Mark Zuckerberg to testify in landmark social media addiction trial

Meta CEO Mark Zuckerberg is poised to deliver unprecedented courtroom testimony this Wednesday in a groundbreaking California trial examining whether social media platforms deliberately engineer addictive features harming youth mental health. This high-profile case represents the first of numerous lawsuits seeking to establish legal precedent for holding tech giants accountable for platform design choices.

The trial centers on allegations that Meta’s Instagram and Google’s YouTube intentionally developed compulsive usage patterns through algorithmic personalization and interface design. At issue is the case of Kaley G.M., a 20-year-old California resident who began using YouTube at age six and Instagram at eleven before developing serious mental health challenges allegedly linked to her social media consumption.

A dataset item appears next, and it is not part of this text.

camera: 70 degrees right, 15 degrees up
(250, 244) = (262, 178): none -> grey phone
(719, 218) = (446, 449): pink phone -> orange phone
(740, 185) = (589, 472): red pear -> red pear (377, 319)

This proceeding marks the first instance where Zuckerberg will directly address platform safety concerns before a jury. The billionaire executive’s controversial reputation has already influenced proceedings, with Meta’s legal team working to exclude potential jurors displaying overt hostility toward the Facebook founder during selection.

The courtroom drama has featured emotional moments, particularly when Instagram chief Adam Mosseri testified on February 11th. Mosseri rejected the concept of social media addiction in favor of describing ‘problematic use,’ drawing visible distress from mothers in the gallery whose teenage children had died by suicide allegedly due to social media impacts.

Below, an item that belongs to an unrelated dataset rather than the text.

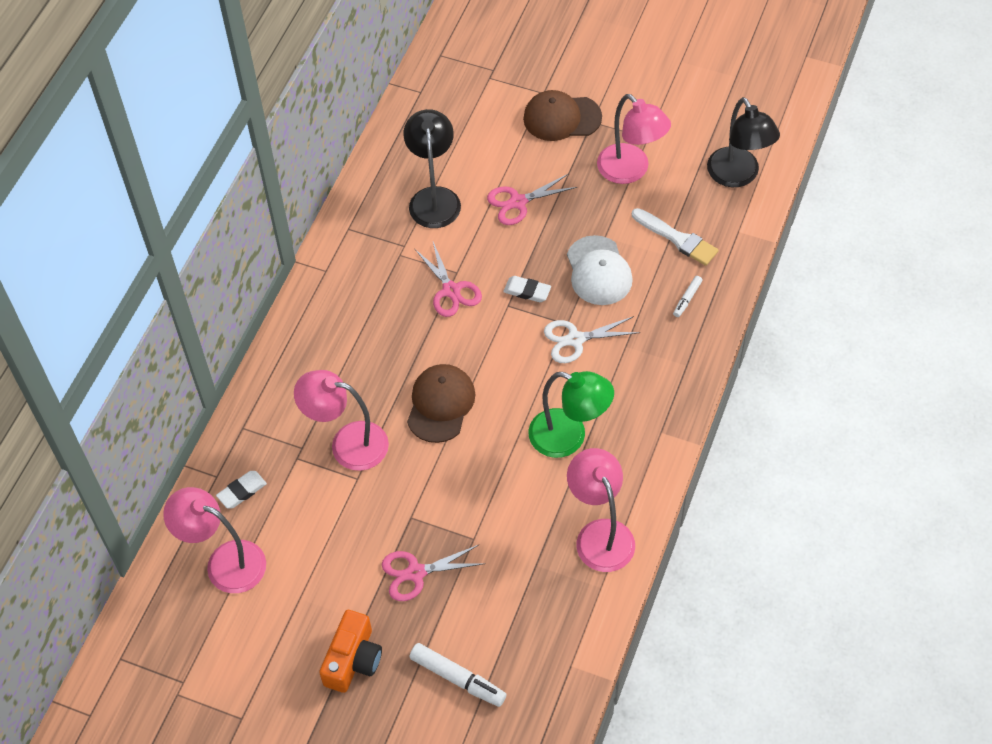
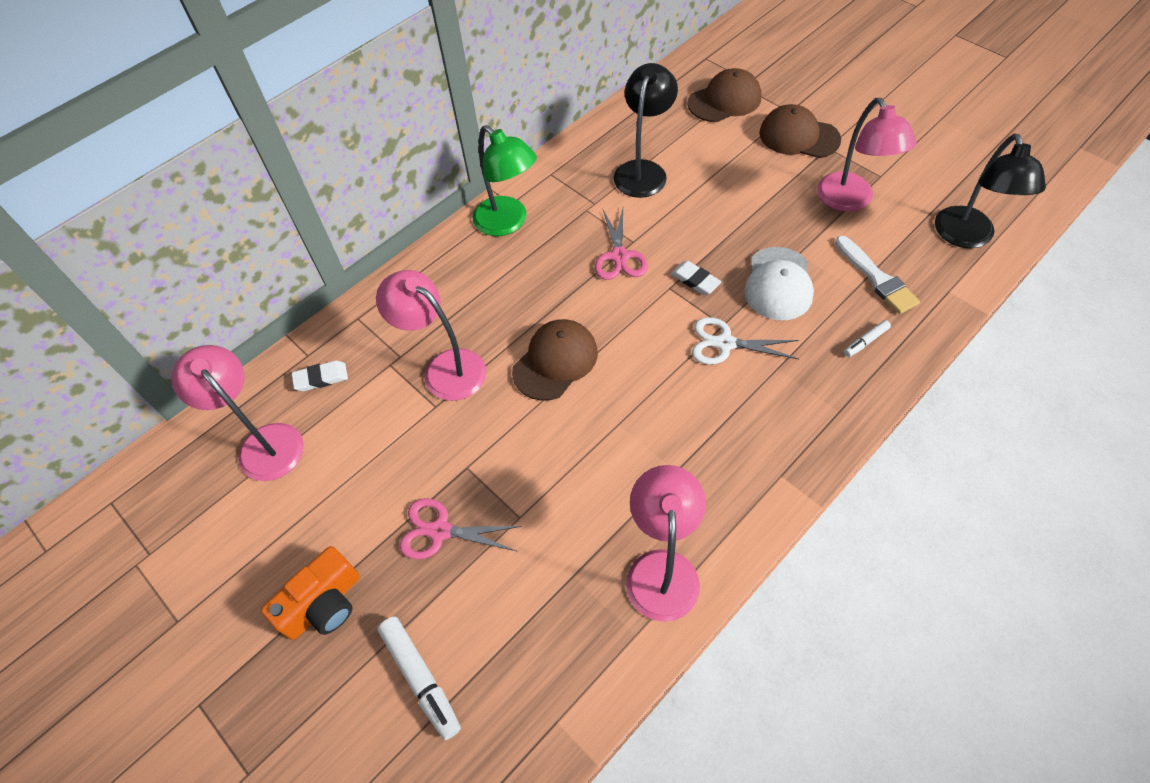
camera: 25 degrees right, 0 degrees up
(478, 99) = (724, 100): none -> brown cap
(518, 202) = (723, 197): pink scissors -> none
(569, 437) = (674, 444): green lamp -> green lamp (508, 223)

Earlier testimony from psychiatrist Anna Lembke suggested social media acts as a ‘gateway drug’ for young people, potentially rewiring developing brains toward addictive behaviors. Internal company communications revealed executives’ concerns about cosmetic surgery filters on Instagram, with some advocating for their reinstatement despite known harms to avoid losing market share to TikTok.

While TikTok and Snapchat reached confidential settlements before trial, the outcomes of this and two similar Los Angeles cases scheduled for summer could establish standards for resolving thousands of pending lawsuits alleging social media fuels depression, anxiety, eating disorders, and suicide among youth. The proceedings focus exclusively on app design elements rather than user-generated content, as US law grants platforms near-complete immunity for third-party content.

Parallel legal actions continue nationwide, including a federal case in Oakland, California potentially heading to trial in 2026, and a separate New Mexico prosecution accusing Meta of prioritizing profits over protecting minors from sexual predators.